Key Supporting Terms & Concepts
- Nutrition claims: Statements about nutrient content or contribution (e.g., ‘high in fiber’).
- Health claims: Assertions about disease prevention or physiological effects (e.g., ‘supports immune function’).
- EFSA validation: Scientific assessment ensuring claim accuracy and consumer safety.
- EU Transparency Register: Central registry for authorized registration data and approved claims.
- Scientific substantiation: Required evidence proving a claim holds under defined conditions.
Common Pitfalls to Avoid
- Using unapproved claims before EFSA approval.
- Overstating benefits without strong evidence.
- Failing to update submissions if product formulation changes.
- Ignoring EFSA’s demand for clear, precise language.
Compliance in 2025: What’s New?
In 2025, EFSA tightened guidelines on ‘natural’ and ‘clean label’ claims, requiring explicit scientific backing. Claims must reference specific nutrients or biological mechanisms. Brands now must disclose any sponsorship or conflicting interests in submissions, enhancing transparency.

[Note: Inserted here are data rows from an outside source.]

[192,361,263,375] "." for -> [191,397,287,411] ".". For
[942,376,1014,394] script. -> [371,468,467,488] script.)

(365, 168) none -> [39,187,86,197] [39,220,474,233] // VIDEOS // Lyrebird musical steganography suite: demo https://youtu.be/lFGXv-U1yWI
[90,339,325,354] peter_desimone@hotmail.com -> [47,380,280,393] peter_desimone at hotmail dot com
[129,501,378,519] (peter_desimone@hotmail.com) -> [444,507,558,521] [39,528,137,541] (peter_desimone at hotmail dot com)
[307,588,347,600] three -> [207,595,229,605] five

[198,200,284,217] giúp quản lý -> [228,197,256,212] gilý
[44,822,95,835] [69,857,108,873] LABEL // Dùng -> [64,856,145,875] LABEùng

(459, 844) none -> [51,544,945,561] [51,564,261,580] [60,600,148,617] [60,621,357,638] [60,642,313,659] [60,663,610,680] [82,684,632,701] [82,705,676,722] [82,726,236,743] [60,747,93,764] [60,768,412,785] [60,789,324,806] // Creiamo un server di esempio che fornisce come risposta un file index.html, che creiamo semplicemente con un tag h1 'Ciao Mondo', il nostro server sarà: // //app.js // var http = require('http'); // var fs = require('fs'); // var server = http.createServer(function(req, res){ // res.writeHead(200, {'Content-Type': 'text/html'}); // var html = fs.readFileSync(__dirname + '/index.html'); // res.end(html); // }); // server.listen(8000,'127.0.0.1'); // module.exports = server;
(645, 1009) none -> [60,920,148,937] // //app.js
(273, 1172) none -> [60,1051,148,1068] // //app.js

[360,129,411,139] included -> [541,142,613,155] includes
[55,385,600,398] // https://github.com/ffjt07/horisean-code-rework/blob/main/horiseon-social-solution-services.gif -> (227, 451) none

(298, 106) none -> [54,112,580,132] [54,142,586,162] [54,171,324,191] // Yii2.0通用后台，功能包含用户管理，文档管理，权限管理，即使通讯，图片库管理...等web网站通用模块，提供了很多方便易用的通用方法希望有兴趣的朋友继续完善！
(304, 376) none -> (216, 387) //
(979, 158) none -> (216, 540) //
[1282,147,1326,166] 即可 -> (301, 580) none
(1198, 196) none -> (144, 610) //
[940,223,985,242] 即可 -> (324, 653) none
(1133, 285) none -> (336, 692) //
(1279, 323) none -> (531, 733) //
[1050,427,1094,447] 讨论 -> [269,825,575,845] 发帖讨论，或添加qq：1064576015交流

Digital tools and AI-assisted evidence review are streamlining processing, but human expertise remains critical.
How to Stay Ahead
- Build internal compliance teams trained on EFSA protocols.
- Partner with EFSA-recognized consultants for audit readiness.
- Monitor updates via the EU Commission’s official portals and industry newsletters.
- Train marketing and R&D teams on claim validation processes.
Stay compliant, build credibility, and succeed in the EU market. Begin your registration planning today—consult an expert and verify all documentation before submission.